For the data below, give again exactly the lines from the one containing "right hip: (181, 372)" through the one containing "right eye: (30, 126)", both ends included, and no others.

═══ The data ═══

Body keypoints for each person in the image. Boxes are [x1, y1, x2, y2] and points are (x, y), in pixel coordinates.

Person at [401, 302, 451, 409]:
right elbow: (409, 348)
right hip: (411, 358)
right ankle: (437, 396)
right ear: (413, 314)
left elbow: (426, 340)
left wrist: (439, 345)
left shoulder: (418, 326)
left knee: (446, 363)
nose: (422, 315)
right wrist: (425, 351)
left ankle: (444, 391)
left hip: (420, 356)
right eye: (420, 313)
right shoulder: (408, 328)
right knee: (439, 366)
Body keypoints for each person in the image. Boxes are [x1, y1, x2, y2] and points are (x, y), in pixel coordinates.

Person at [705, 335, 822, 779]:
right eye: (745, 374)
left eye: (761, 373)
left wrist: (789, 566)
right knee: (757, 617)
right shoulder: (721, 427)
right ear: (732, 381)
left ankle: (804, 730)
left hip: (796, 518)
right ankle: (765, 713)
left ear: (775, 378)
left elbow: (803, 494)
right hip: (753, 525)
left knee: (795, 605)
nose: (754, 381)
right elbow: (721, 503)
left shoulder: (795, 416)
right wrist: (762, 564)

═══
═══ The data ═══

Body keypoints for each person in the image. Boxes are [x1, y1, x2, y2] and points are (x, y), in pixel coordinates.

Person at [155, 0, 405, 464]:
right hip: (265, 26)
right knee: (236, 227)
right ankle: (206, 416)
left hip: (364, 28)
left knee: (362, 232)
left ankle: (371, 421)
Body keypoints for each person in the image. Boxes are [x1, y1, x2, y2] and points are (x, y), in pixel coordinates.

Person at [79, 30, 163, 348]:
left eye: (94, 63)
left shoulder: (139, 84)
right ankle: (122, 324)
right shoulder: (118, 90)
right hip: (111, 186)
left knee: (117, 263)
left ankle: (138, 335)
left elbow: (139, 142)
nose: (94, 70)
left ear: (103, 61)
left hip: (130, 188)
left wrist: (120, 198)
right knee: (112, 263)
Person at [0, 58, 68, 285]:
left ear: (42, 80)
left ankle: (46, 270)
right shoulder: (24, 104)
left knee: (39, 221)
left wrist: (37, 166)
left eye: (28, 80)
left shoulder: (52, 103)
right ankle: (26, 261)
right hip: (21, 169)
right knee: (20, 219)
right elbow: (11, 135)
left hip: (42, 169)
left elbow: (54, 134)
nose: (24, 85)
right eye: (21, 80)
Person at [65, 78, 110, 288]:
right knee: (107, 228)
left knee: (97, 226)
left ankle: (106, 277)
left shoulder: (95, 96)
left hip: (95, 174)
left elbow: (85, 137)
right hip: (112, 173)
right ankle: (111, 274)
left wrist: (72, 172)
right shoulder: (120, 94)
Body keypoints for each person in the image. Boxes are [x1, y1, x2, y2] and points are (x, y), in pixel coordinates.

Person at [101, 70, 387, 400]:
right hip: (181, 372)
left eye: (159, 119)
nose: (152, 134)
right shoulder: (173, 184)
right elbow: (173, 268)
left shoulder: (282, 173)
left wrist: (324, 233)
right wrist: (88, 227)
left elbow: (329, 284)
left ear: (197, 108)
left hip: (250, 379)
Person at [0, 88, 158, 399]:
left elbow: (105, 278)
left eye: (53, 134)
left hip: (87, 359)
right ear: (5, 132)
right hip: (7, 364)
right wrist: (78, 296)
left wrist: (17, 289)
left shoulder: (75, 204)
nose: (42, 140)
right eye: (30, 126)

═══

> [Result for this exercise]
right hip: (181, 372)
left eye: (159, 119)
nose: (152, 134)
right shoulder: (173, 184)
right elbow: (173, 268)
left shoulder: (282, 173)
left wrist: (324, 233)
right wrist: (88, 227)
left elbow: (329, 284)
left ear: (197, 108)
left hip: (250, 379)
Person at [0, 88, 158, 399]:
left elbow: (105, 278)
left eye: (53, 134)
left hip: (87, 359)
right ear: (5, 132)
right hip: (7, 364)
right wrist: (78, 296)
left wrist: (17, 289)
left shoulder: (75, 204)
nose: (42, 140)
right eye: (30, 126)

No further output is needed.